The local WISPs are good at coordinating access in these ISM bands amongst themselves but when someone appears with a SSID without doing a peek at the spectrum (note: not a site survey, but actual spectrum view w/ waterfall, as site survey only checks for the channel width that the client radio is configured for, not al the 10, 15, 8, 30mhz wide variants).

It’s just poor practice to show up and break something else because you can’t be bothered to notice the interference or noise floor you created. I suspect the hardware that Comcast is using doesn’t notice this interference or adjacent channel issues. With the FCC aiming to let cell carriers also clog the 5ghz ISM band it’s only going to get worse.

- Jared

If it were truly free and open access I’d be more tolerant of them stomping on my signal, but you have to be a CableCo customer in order to use it. The truly sucky thing about TWC’s deployment is that they are also installing it in restaurants, bars, and similar venues—sometimes displacing the open access setup that was already there. They conveniently forget to tell the owner/manager that it’s not really free access.
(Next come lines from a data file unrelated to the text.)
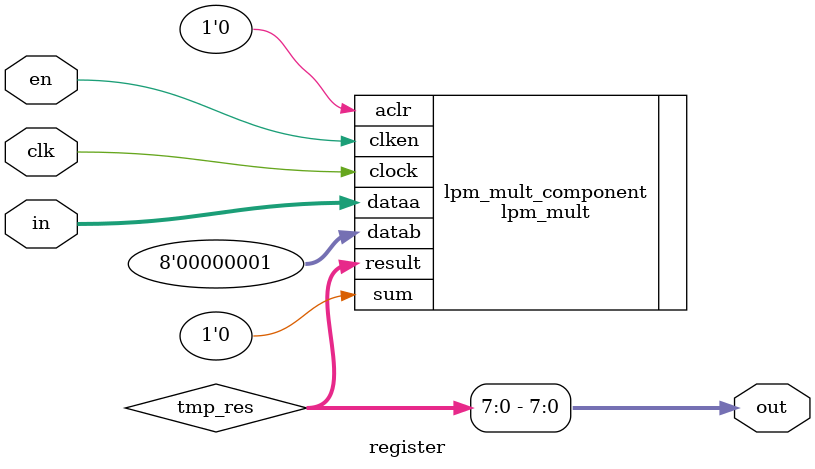
<source format=sv>

`include "constants.sv"

module register #(parameter WIDTH = 8) (input logic [WIDTH-1:0] in, input logic clk, en, output logic [WIDTH-1:0] out);

	logic [2*WIDTH-1:0] tmp_res;

	always_comb
		out = tmp_res[WIDTH-1:0];

	lpm_mult	lpm_mult_component (
				.clken (en),
				.clock (clk),
				.dataa (in),
				.datab ({7'b0,1'b1}),
				.result (tmp_res),
				.aclr (1'b0),
				.sum (1'b0));
	defparam
		lpm_mult_component.lpm_hint = "DEDICATED_MULTIPLIER_CIRCUITRY=YES,MAXIMIZE_SPEED=5",
		lpm_mult_component.lpm_pipeline = 1,
		lpm_mult_component.lpm_representation = "UNSIGNED",
		lpm_mult_component.lpm_type = "LPM_MULT",
		lpm_mult_component.lpm_widtha = WIDTH,
		lpm_mult_component.lpm_widthb = WIDTH,
		lpm_mult_component.lpm_widthp = 2*WIDTH;


endmodule

</source>
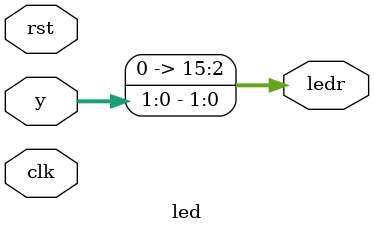
<source format=v>
module led(
  input clk,
  input rst,
  input [1:0] y,
  output [15:0] ledr
);


  assign ledr = {14'b0, y};
endmodule

</source>
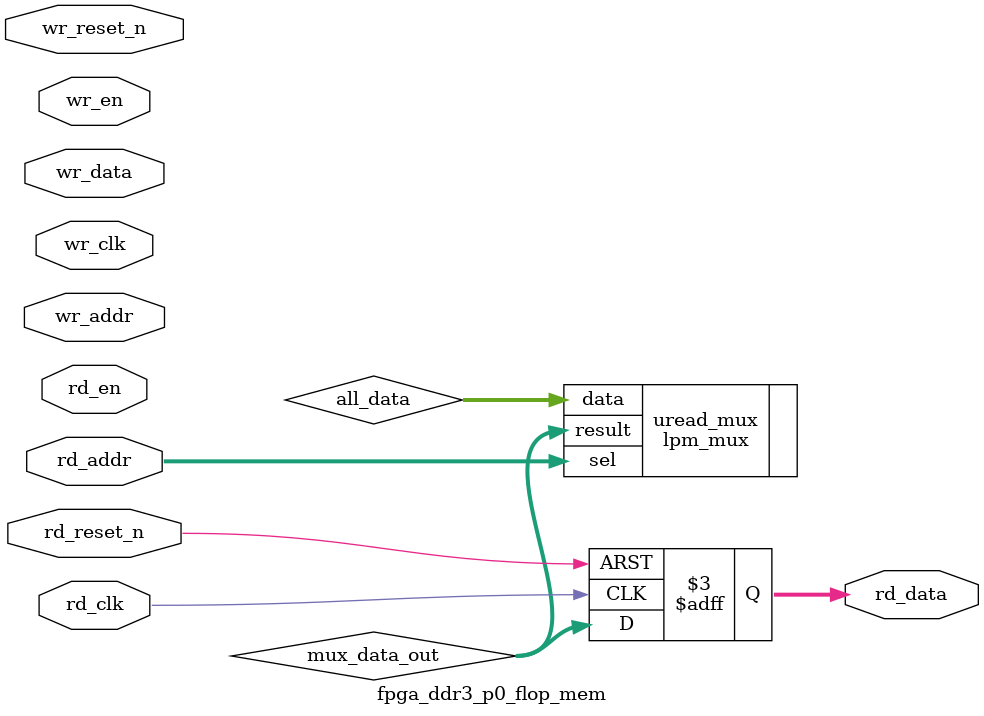
<source format=v>



`timescale 1 ps / 1 ps

(* altera_attribute = "-name ALLOW_SYNCH_CTRL_USAGE ON;-name AUTO_CLOCK_ENABLE_RECOGNITION ON" *)
module fpga_ddr3_p0_flop_mem(
	wr_reset_n,
	wr_clk,
	wr_en,
	wr_addr,
	wr_data,
	rd_reset_n,
	rd_clk,
	rd_en,
	rd_addr,
	rd_data
);

parameter WRITE_MEM_DEPTH	= "";
parameter WRITE_ADDR_WIDTH	= "";
parameter WRITE_DATA_WIDTH	= "";
parameter READ_MEM_DEPTH	= "";
parameter READ_ADDR_WIDTH	= "";		 
parameter READ_DATA_WIDTH	= "";


input	wr_reset_n;
input	wr_clk;
input	wr_en;
input	[WRITE_ADDR_WIDTH-1:0] wr_addr;
input	[WRITE_DATA_WIDTH-1:0] wr_data;
input	rd_reset_n;
input	rd_clk;
input	rd_en;
input	[READ_ADDR_WIDTH-1:0] rd_addr;
output	[READ_DATA_WIDTH-1:0] rd_data;



wire	[WRITE_DATA_WIDTH*WRITE_MEM_DEPTH-1:0] all_data;
wire	[READ_DATA_WIDTH-1:0] mux_data_out;



// declare a memory with WRITE_MEM_DEPTH entries
// each entry contains a data size of WRITE_DATA_WIDTH
reg	[WRITE_DATA_WIDTH-1:0] data_stored [0:WRITE_MEM_DEPTH-1] /* synthesis syn_preserve = 1 */;
reg	[READ_DATA_WIDTH-1:0] rd_data;

generate
genvar entry;
	for (entry=0; entry < WRITE_MEM_DEPTH; entry=entry+1)
	begin: mem_location
		assign all_data[(WRITE_DATA_WIDTH*(entry+1)-1) : (WRITE_DATA_WIDTH*entry)] = data_stored[entry]; 
		
		always @(posedge wr_clk or negedge wr_reset_n)
		begin
			if (~wr_reset_n) begin
				data_stored[entry] <= {WRITE_DATA_WIDTH{1'b0}};
			end else begin
				if (wr_en) begin
					if (entry == wr_addr) begin
						data_stored[entry] <= wr_data;
					end
				end
			end
		end		
	end
endgenerate

// mux to select the correct output data based on read address
lpm_mux	uread_mux(
	.sel (rd_addr),
	.data (all_data),
	.result (mux_data_out)
	// synopsys translate_off
	,
	.aclr (),
	.clken (),
	.clock ()
	// synopsys translate_on
	);
 defparam uread_mux.lpm_size = READ_MEM_DEPTH;
 defparam uread_mux.lpm_type = "LPM_MUX";
 defparam uread_mux.lpm_width = READ_DATA_WIDTH;
 defparam uread_mux.lpm_widths = READ_ADDR_WIDTH;

always @(posedge rd_clk or negedge rd_reset_n)	
begin
	if (~rd_reset_n) begin
		rd_data <= {READ_DATA_WIDTH{1'b0}};
	end else begin
		rd_data <= mux_data_out;
	end
end

endmodule

</source>
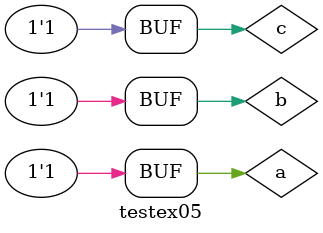
<source format=v>


 module halfSubtractor (a, b, c, s);
 input   a, b;
 output s, c;
 wire  notA, notB, c, s1, s2, s0, s, notC;
 
 nor NOR0 (notA, a, a);
 nor NOR1 (notB, b, b);
 nor NOR7 (notC, notA, notA);
 nor COUT (c, notC, notB);
 nor NOR3 (s1, a, notB);
 nor NOR4 (s2, notA, b);
 nor NOR5 (s0, s1,s2);
 nor NOR6 (s, s0, s0);

endmodule  // halfSubtractor


 module testex05;
 reg a, b, c;
 wire s0, s1, s2, s3, cOut;
 halfSubtractor um (a, b, s1, s0);
 halfSubtractor dois (s0, c, s3, s2);
 assign cOut = s3 | s1;
 
 initial begin
 
      $display("Exercicio 05 - Pedro Tronbin - 410473");
      $display("Teste Operador Diferenca Completa usando Meia Diferenca NOR.");
      $display("A  -  B  -  C  =  C0  S");
      a=0; b=0; c=0;
		
    #1  $monitor("%b  -  %b  -  %b  =  %b  %b", a, b, c, cOut, s2);
    #1  a=0; b=0; c=1;
    #1  a=0; b=1; c=0;
    #1  a=0; b=1; c=1;
    #1  a=1; b=0; c=0;
    #1  a=1; b=0; c=1;
    #1  a=1; b=1; c=0;
    #1  a=1; b=1; c=1;

 end

 endmodule // testex05

/* SAIDA

Exercicio 05 - Pedro Tronbin - 410473
    Teste Operador Diferenca Completa usando Meia Diferenca NOR.
    A  -  B  -  C  =  C0  S
    0  -  0  -  0  =  0  0
    0  -  0  -  1  =  1  1
    0  -  1  -  0  =  1  1
    0  -  1  -  1  =  1  0
    1  -  0  -  0  =  0  1
    1  -  0  -  1  =  0  0
    1  -  1  -  0  =  0  0
    1  -  1  -  1  =  1  1
*/
</source>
(Who spent many hours helping restaurants, bars, and similar venues in the Austin area set up guest wireless networks.)

This sounds like a hypothetical complaint, AFAIK none of the members of the
CableWiFi consortium are deploying APs outside of their footprint. Since
most of the APs use a cable modem for their backhaul it's not really
feasible to be without at least one broadband option (the cable MSO) and be
impaired by the CableWiFi APs.

Now, there is one potential exception to this I'm aware of which is
Comcast's Xfinity on Campus service, but I'd expect the number of colleges
they're servicing that aren't already getting cable broadband service to
approach zero.



Having said all of that, I'd agree that a good radio resource management
approach would benefit all of us, including the CableWiFi guys.